** WORK REQUEST **
Search the material below for the word "grade" and copy every line in which it occurs.

------ GIVEN DATA

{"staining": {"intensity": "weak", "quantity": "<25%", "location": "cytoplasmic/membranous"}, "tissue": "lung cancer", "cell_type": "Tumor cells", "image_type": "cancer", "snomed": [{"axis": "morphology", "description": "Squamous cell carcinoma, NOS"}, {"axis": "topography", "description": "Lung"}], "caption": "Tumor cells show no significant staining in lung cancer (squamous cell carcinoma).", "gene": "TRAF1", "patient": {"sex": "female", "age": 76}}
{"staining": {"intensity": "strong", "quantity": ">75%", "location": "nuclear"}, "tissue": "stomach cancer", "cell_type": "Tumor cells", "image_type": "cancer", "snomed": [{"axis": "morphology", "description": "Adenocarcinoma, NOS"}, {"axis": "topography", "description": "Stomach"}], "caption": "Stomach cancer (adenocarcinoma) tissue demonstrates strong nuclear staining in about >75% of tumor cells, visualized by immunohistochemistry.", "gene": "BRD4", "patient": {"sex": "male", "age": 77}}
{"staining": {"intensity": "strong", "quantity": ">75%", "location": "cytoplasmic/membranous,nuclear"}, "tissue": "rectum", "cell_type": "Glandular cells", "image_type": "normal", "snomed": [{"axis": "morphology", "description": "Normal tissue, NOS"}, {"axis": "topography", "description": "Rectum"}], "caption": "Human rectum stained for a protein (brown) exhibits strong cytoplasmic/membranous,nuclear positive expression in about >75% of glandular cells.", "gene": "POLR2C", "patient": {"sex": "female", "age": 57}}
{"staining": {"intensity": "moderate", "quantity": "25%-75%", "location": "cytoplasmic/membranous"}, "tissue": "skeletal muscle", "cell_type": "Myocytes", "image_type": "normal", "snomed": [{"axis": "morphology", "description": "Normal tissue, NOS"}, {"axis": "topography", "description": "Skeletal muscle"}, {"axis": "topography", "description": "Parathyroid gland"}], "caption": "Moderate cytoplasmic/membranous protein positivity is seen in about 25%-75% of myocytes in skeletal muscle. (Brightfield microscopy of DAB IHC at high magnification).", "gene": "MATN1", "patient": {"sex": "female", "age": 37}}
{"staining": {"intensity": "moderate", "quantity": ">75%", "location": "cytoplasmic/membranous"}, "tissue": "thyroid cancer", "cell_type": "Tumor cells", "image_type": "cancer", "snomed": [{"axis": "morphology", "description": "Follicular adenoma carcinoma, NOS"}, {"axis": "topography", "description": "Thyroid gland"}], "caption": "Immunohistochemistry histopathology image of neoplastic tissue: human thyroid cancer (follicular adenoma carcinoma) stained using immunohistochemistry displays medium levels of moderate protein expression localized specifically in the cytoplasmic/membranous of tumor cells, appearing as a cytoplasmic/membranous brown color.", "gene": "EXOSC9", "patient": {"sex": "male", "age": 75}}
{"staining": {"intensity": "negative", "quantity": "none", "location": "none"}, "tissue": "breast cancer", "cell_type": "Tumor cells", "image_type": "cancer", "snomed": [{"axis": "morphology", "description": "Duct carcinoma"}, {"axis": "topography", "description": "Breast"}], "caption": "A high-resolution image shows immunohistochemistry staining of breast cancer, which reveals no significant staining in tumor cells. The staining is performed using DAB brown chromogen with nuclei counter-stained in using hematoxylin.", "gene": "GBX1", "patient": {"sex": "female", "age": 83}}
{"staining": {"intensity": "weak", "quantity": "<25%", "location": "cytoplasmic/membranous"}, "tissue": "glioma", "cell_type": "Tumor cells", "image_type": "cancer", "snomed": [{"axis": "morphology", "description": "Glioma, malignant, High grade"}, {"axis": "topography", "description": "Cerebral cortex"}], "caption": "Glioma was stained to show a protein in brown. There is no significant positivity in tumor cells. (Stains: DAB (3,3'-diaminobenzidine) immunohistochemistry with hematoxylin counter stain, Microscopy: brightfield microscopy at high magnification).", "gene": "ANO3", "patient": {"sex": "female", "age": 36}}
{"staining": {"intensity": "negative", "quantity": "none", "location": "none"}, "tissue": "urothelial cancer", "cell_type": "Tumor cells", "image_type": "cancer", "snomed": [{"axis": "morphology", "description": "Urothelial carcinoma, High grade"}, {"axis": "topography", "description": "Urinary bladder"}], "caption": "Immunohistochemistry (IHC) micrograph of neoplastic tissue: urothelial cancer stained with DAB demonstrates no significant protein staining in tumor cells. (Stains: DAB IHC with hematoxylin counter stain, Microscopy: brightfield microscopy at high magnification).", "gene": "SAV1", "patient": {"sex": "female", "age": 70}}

------------

** EXERCISE ANSWER **
{"staining": {"intensity": "weak", "quantity": "<25%", "location": "cytoplasmic/membranous"}, "tissue": "glioma", "cell_type": "Tumor cells", "image_type": "cancer", "snomed": [{"axis": "morphology", "description": "Glioma, malignant, High grade"}, {"axis": "topography", "description": "Cerebral cortex"}], "caption": "Glioma was stained to show a protein in brown. There is no significant positivity in tumor cells. (Stains: DAB (3,3'-diaminobenzidine) immunohistochemistry with hematoxylin counter stain, Microscopy: brightfield microscopy at high magnification).", "gene": "ANO3", "patient": {"sex": "female", "age": 36}}
{"staining": {"intensity": "negative", "quantity": "none", "location": "none"}, "tissue": "urothelial cancer", "cell_type": "Tumor cells", "image_type": "cancer", "snomed": [{"axis": "morphology", "description": "Urothelial carcinoma, High grade"}, {"axis": "topography", "description": "Urinary bladder"}], "caption": "Immunohistochemistry (IHC) micrograph of neoplastic tissue: urothelial cancer stained with DAB demonstrates no significant protein staining in tumor cells. (Stains: DAB IHC with hematoxylin counter stain, Microscopy: brightfield microscopy at high magnification).", "gene": "SAV1", "patient": {"sex": "female", "age": 70}}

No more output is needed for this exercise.